Band: | Doedsmaghird |
Album: | Omniverse Consciousness |
Style: | Avantgarde black metal |
Release date: | October 11, 2024 |
A review by: | RaduP |
01. Heart Of Hell
02. Sparker Inn Apne Dorer
03. Then, To Darkness Return
04. Endless Distance
05. Endeavour
06. Death Of Time
07. Min Tid Er Omme
08. Adrift Into Collapse
09. Requiem Transiens
When your band is so avant-garde that you need a side-project to get even more avant-garde. If the band’s name does give you pause, you’re not having a dyslexic episode, Doedsmaghird is a side project of Dødheimsgard.
Well, that might be just a little bit of a stretch. Doedsmaghird is actually a duo, and while both members are Dødheimsgard alumni, only one of them is a member proper. Vicotnik, here under the name “Mr. Vicxit Baba Maharaja”, is the main link to the original band, having performed on all the band’s records and currently serving as their only original member. Joining him is Camille Giraudeau, here under the name “Ms. Longue Vie Imminent Doom”, whose credits include Smohalla and Stagnant Waters, but most relevantly has acted as Dødheimsgard’s live guitarist (thus no studio contributions) for the past few years. So the two projects are tied enough to the point where you can believably call one a side project of the other, but distinct enough that you can see why creating another project was necessary.

→ **Recorded information**
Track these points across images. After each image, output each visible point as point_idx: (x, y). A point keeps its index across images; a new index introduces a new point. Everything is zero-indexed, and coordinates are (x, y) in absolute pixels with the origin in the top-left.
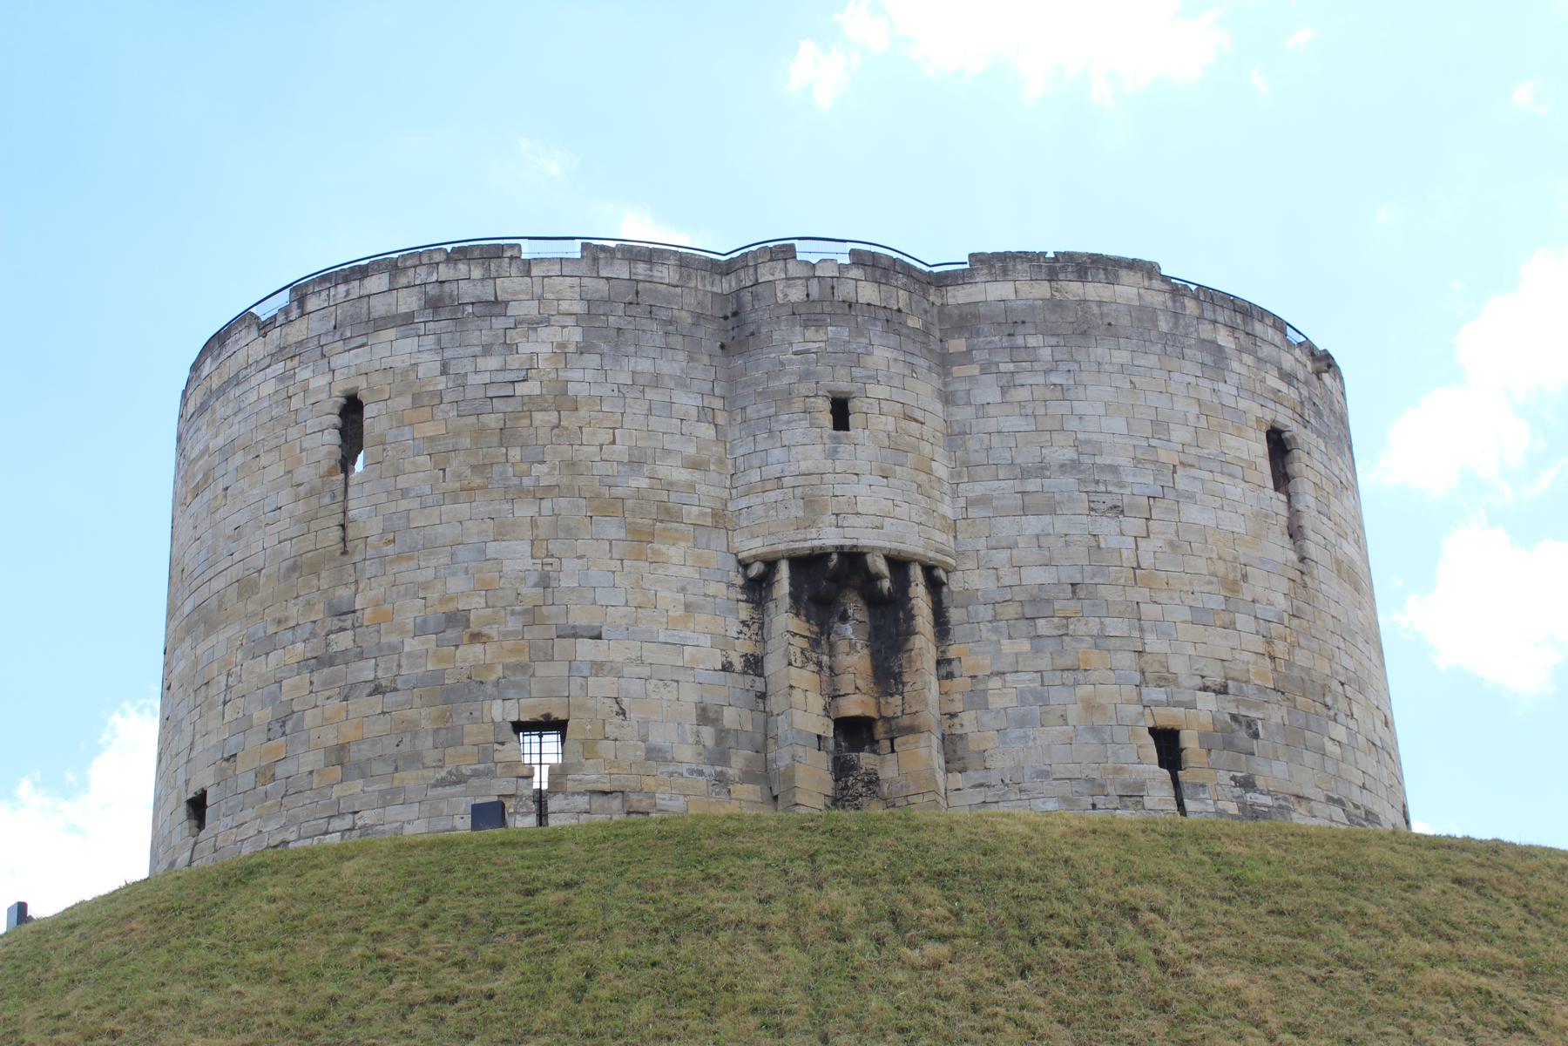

→ **What is needed**
Copy the album review starting at "Well, that might" and ending after "project was necessary.", substituting "touring guitarist" for "live guitarist". The material after the album review is separate from it.

→ **Solution for this problem**
Well, that might be just a little bit of a stretch. Doedsmaghird is actually a duo, and while both members are Dødheimsgard alumni, only one of them is a member proper. Vicotnik, here under the name “Mr. Vicxit Baba Maharaja”, is the main link to the original band, having performed on all the band’s records and currently serving as their only original member. Joining him is Camille Giraudeau, here under the name “Ms. Longue Vie Imminent Doom”, whose credits include Smohalla and Stagnant Waters, but most relevantly has acted as Dødheimsgard’s touring guitarist (thus no studio contributions) for the past few years. So the two projects are tied enough to the point where you can believably call one a side project of the other, but distinct enough that you can see why creating another project was necessary.